Auf dieser Grundlage hat der Bremer Senat dann bis zum Jahr 2003 – das wurde angesprochen mit dem runden Tisch, der von Herrn Kudella moderiert wurde, zum Bereich Waller Feldmark/Am Waller Fleet – diese breiten Debatten geführt, und ich glaube, wer dabei sein konnte, hat selbst miterleben können, wie um Möglichkeiten gerungen wurde, dass man es sozial verträglich gestaltet.
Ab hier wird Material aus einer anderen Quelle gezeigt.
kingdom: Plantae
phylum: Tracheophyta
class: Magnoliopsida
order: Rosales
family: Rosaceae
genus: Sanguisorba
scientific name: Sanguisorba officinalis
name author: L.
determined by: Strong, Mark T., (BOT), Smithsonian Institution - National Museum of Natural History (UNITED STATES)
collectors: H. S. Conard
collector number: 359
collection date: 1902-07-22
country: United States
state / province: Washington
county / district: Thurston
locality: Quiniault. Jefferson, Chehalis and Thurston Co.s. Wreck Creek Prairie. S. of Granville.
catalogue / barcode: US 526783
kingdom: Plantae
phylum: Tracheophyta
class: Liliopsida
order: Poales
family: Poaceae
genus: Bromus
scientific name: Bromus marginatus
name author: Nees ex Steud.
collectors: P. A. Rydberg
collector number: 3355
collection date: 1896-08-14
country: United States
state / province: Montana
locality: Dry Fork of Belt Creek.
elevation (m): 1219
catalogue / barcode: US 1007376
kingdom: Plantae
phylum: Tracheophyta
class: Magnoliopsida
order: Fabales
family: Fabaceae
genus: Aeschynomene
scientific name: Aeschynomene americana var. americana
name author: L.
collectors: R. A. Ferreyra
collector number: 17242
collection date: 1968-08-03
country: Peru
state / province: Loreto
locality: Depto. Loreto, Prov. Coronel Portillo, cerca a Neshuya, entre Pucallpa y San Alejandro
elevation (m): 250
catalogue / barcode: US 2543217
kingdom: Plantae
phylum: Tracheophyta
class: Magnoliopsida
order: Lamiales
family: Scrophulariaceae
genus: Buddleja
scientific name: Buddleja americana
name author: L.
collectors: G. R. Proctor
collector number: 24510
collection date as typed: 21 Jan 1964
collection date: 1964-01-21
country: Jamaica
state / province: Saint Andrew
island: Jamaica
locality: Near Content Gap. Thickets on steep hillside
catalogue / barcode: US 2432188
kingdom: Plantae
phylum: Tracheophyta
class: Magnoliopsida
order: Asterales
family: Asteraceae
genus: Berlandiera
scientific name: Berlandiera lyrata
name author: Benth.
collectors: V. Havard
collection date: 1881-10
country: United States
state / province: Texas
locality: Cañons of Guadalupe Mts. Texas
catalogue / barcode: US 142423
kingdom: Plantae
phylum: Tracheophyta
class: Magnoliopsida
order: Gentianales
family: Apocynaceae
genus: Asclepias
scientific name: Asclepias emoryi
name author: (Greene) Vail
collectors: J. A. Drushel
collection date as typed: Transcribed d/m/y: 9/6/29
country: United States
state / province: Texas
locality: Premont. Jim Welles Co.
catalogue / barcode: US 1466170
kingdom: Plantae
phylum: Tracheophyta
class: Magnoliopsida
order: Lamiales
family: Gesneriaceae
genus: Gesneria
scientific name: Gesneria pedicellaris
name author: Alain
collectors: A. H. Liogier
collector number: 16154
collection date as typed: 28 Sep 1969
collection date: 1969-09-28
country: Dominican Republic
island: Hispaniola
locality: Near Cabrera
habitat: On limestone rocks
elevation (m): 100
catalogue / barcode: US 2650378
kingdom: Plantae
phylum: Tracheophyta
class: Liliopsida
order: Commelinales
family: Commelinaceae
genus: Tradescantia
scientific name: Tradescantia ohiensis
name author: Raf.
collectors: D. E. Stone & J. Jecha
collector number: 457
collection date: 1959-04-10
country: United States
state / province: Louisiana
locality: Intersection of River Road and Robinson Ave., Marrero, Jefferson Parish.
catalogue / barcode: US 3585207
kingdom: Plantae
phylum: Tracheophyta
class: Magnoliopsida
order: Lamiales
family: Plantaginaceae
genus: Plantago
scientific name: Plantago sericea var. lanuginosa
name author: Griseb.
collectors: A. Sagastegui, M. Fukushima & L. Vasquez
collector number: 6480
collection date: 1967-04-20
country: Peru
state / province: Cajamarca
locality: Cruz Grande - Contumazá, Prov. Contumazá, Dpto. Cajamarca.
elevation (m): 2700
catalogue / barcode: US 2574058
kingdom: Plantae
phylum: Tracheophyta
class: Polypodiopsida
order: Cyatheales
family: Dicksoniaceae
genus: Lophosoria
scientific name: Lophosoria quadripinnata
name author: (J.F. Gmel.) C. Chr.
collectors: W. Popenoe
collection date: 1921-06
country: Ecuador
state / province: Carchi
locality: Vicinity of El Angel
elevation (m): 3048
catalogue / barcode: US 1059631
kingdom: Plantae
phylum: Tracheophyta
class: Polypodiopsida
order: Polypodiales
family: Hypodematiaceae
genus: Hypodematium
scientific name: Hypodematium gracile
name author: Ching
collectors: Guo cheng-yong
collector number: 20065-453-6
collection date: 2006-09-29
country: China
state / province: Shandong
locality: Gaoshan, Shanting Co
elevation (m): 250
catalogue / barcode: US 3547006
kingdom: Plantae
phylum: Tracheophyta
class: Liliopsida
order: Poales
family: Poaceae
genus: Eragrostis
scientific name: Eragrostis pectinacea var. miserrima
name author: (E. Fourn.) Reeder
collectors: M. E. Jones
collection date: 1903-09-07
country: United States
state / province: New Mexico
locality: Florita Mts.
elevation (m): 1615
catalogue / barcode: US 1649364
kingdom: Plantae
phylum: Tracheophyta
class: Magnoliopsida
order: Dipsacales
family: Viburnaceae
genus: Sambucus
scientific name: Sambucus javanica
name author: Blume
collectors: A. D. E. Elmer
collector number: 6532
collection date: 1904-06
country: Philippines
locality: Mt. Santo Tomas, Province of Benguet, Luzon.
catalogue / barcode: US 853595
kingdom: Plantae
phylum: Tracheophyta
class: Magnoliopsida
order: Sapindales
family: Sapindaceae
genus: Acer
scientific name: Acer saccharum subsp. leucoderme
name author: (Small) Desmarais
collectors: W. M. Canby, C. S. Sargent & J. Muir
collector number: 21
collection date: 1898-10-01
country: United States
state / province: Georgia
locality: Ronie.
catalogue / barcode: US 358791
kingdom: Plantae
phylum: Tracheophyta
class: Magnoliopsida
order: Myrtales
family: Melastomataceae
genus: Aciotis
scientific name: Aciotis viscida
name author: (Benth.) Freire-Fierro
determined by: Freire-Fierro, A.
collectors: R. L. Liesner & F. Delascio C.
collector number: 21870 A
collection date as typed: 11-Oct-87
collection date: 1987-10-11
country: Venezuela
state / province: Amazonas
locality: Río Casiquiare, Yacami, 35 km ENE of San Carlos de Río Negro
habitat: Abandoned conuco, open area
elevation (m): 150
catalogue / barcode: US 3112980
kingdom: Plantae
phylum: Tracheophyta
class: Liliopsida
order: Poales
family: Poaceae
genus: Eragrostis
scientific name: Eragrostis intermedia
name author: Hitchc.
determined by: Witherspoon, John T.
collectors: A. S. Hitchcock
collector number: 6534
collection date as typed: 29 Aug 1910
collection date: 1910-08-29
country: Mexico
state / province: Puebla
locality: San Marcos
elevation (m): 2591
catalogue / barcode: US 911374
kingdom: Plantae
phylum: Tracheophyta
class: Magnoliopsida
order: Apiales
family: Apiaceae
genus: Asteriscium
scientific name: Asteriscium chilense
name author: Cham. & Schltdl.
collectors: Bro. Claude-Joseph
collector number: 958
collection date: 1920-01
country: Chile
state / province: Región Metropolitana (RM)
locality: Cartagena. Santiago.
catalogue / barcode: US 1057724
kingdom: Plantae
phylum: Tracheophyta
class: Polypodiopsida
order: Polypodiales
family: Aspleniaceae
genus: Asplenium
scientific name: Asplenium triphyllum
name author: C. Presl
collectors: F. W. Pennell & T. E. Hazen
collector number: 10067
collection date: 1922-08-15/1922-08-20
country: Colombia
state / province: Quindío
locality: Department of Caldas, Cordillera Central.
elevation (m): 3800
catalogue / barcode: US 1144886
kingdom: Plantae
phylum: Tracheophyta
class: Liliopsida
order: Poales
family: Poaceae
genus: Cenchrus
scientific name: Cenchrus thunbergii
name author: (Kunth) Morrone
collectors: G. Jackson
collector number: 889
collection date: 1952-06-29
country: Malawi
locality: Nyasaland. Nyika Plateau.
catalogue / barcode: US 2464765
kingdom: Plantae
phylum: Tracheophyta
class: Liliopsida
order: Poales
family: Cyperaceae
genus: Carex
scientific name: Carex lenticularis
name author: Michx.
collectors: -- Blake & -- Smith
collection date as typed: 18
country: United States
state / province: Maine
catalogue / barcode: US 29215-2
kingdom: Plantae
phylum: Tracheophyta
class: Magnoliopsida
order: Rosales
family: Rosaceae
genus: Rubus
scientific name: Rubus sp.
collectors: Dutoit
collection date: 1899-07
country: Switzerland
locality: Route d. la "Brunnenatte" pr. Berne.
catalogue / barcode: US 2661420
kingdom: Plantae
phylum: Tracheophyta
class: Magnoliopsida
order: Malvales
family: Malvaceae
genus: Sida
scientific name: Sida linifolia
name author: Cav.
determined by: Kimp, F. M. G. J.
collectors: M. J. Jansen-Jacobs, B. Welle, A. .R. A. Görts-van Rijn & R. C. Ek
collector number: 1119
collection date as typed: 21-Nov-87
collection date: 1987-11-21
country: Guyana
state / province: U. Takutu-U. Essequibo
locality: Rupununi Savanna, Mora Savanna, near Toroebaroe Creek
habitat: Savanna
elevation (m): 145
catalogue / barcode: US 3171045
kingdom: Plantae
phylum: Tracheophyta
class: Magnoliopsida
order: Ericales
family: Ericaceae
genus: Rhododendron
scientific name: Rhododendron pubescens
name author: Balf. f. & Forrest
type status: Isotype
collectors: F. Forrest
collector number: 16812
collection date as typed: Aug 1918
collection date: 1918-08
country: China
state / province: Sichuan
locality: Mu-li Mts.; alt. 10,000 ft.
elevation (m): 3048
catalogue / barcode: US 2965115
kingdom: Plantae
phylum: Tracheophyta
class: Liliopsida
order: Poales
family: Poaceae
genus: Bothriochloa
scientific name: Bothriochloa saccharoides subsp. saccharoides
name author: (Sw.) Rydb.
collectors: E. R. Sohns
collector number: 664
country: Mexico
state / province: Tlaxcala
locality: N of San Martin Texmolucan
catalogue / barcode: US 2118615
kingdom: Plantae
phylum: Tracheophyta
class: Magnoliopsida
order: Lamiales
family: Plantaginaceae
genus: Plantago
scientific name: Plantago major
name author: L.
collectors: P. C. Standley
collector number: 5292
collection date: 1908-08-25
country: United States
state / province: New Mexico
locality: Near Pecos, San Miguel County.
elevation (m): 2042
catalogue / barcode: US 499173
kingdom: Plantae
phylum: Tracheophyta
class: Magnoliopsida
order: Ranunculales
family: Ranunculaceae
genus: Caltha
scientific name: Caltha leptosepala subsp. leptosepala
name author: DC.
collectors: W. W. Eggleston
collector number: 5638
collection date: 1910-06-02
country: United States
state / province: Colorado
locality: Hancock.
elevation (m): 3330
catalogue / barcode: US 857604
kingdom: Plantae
Im Kern aber – und ich möchte noch einmal darauf kommen, weil das in dem Debattenbeitrag von der Kollegin Frau Bernhard nach meiner Auffassung nicht ganz richtig dargestellt worden ist – ging es immer um die Frage, ob es möglich ist, auch dort weiterhin zu wohnen. Dies wurde beantwortet, und ich glaube, es wird auch in der Antwort des Senats beantwortet, dass wir vor einer Grundsatzfrage stehen wie im Jahr 1993 vor dem Gericht: Dauerkleingartengebiet oder Wohnmöglichkeiten für alle? Das ist für mich auch noch einmal die deutliche Erkenntnis dessen, was hier in der Antwort des Senats steht. Hier können wir uns auch nicht herausreden, sondern wir müssen diese Frage beantworten.